## Coordinate annotation records
########

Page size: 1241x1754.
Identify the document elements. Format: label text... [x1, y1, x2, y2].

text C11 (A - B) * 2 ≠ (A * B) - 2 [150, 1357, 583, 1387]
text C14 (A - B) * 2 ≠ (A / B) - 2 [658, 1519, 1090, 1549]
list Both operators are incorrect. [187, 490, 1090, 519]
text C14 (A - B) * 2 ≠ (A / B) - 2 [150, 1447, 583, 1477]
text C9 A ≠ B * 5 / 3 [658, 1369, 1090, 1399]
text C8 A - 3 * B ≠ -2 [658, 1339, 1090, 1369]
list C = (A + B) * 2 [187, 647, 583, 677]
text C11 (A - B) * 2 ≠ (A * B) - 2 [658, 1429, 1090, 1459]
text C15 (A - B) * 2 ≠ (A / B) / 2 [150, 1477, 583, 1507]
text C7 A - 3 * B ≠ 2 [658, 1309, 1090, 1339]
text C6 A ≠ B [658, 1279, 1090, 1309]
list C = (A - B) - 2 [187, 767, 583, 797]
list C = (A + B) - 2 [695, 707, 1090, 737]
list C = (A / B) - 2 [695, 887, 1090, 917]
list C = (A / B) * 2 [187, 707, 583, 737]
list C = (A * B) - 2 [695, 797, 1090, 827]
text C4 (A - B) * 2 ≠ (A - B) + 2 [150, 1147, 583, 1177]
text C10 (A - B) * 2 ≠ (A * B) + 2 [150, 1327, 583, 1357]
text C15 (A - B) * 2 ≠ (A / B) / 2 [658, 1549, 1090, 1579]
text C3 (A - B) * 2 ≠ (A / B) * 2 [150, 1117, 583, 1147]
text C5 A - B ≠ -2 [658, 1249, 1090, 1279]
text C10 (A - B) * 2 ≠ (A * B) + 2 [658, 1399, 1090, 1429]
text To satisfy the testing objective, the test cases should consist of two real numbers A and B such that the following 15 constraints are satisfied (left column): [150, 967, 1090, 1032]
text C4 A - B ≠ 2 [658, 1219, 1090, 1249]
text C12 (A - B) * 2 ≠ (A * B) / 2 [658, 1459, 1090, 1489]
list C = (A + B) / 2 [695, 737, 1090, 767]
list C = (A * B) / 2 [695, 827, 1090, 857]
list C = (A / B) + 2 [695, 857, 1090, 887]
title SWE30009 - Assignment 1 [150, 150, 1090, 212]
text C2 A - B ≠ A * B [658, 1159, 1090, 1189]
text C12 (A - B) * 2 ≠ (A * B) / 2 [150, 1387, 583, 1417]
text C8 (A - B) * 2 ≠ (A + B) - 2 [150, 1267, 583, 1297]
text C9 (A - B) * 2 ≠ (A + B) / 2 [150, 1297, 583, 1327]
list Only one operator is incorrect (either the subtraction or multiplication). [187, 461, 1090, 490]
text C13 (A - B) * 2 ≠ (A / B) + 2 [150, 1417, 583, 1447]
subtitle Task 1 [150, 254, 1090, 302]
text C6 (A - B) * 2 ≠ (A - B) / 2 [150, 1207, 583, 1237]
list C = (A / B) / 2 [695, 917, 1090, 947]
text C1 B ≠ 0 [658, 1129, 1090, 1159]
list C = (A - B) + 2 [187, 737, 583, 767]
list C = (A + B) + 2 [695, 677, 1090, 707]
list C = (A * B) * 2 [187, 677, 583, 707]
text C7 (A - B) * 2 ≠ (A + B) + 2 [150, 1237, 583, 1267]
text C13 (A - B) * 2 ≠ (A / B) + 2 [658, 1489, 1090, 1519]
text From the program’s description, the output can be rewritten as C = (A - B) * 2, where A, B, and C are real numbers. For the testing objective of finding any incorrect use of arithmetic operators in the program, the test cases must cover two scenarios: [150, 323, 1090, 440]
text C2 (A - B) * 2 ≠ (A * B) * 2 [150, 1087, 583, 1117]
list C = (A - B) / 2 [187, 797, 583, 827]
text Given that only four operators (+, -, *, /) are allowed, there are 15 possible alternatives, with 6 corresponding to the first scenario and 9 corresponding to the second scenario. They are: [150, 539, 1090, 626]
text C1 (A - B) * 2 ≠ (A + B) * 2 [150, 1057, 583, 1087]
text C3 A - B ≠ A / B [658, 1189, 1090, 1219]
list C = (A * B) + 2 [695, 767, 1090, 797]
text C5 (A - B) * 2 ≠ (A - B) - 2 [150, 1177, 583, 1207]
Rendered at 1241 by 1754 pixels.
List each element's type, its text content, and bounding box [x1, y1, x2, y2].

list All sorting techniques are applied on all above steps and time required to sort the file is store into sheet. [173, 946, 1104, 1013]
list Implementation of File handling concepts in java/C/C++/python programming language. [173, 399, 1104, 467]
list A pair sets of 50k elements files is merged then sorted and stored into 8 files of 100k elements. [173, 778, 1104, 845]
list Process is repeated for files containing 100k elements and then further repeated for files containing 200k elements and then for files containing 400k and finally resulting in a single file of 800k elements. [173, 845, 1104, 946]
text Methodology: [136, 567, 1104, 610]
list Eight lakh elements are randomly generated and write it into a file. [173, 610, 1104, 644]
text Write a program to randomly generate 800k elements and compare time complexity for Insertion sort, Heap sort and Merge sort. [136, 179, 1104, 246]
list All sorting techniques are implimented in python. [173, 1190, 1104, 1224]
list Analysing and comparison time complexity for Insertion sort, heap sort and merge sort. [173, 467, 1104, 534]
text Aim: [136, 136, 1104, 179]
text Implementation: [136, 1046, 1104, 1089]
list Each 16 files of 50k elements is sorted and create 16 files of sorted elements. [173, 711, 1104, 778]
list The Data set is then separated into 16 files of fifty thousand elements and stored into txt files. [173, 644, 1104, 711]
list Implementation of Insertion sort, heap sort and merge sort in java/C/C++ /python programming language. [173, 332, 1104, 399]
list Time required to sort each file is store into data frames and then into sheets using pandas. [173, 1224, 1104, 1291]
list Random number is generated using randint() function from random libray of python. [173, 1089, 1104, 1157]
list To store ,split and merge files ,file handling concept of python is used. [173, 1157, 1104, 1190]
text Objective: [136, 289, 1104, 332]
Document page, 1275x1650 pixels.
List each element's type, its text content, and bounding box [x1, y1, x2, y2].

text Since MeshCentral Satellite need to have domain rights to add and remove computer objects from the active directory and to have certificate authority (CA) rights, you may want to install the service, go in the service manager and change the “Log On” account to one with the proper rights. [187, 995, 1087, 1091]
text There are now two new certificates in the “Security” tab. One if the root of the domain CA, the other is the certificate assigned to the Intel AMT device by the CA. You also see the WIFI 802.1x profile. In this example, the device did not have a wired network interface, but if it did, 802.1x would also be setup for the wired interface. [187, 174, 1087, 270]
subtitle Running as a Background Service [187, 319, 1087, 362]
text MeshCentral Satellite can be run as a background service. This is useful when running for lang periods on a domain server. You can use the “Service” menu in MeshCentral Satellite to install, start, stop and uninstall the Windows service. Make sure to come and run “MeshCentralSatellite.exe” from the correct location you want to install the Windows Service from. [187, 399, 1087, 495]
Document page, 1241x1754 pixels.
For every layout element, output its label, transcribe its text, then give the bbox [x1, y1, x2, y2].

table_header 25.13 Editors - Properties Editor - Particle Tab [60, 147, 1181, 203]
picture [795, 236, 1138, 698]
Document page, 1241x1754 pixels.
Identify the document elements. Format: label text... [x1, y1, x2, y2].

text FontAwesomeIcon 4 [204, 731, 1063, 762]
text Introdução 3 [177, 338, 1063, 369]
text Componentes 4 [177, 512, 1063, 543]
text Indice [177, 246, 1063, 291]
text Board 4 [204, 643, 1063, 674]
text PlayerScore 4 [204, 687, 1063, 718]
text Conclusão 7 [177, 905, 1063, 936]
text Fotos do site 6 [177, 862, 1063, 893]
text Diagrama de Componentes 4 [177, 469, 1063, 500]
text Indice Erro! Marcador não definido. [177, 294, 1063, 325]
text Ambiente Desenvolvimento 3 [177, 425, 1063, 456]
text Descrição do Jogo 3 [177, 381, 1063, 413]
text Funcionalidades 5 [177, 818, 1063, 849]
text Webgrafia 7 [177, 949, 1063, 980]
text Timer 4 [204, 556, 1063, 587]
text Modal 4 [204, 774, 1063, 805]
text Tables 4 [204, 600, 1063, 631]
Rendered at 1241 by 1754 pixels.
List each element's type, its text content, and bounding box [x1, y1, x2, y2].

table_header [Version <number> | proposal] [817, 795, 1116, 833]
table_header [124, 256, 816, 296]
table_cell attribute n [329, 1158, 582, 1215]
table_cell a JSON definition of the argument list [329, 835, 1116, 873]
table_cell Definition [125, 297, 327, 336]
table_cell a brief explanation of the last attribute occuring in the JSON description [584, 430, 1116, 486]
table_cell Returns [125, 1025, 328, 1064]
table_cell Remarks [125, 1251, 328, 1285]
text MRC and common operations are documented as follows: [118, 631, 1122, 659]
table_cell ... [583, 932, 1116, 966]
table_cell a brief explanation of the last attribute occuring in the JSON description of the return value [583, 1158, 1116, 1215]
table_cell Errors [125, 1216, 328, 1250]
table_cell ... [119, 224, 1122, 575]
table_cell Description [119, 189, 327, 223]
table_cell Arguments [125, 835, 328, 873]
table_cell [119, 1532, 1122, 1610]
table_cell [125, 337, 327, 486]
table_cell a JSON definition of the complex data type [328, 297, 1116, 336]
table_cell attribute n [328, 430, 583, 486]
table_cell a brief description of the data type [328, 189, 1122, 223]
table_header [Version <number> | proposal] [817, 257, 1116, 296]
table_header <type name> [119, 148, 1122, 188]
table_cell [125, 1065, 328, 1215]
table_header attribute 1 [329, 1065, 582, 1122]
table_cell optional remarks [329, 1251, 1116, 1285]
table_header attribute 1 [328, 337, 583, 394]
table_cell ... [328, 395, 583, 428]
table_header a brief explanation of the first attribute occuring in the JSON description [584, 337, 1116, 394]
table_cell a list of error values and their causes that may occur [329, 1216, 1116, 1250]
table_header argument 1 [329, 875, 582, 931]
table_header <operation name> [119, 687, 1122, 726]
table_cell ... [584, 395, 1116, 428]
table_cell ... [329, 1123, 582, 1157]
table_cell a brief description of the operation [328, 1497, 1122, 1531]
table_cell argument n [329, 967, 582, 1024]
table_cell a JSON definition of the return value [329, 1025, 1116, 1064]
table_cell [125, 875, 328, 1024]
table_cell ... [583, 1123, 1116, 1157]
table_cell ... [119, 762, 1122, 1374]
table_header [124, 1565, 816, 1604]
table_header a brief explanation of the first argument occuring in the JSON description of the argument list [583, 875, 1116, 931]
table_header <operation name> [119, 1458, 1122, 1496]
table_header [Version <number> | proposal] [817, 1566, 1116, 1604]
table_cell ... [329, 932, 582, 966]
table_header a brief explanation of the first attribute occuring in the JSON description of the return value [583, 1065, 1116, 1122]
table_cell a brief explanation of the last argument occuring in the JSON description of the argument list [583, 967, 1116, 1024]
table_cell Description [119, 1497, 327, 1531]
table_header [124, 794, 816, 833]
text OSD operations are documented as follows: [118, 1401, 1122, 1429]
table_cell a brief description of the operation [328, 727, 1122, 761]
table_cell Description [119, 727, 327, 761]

########

## Exercise details
Above, copy the lines of the entries word for word, from the one containing "list All sorting techniques are applied" through the one containing "list All sorting techniques are implimented".

## Worked answer
list All sorting techniques are applied on all above steps and time required to sort the file is store into sheet. [173, 946, 1104, 1013]
list Implementation of File handling concepts in java/C/C++/python programming language. [173, 399, 1104, 467]
list A pair sets of 50k elements files is merged then sorted and stored into 8 files of 100k elements. [173, 778, 1104, 845]
list Process is repeated for files containing 100k elements and then further repeated for files containing 200k elements and then for files containing 400k and finally resulting in a single file of 800k elements. [173, 845, 1104, 946]
text Methodology: [136, 567, 1104, 610]
list Eight lakh elements are randomly generated and write it into a file. [173, 610, 1104, 644]
text Write a program to randomly generate 800k elements and compare time complexity for Insertion sort, Heap sort and Merge sort. [136, 179, 1104, 246]
list All sorting techniques are implimented in python. [173, 1190, 1104, 1224]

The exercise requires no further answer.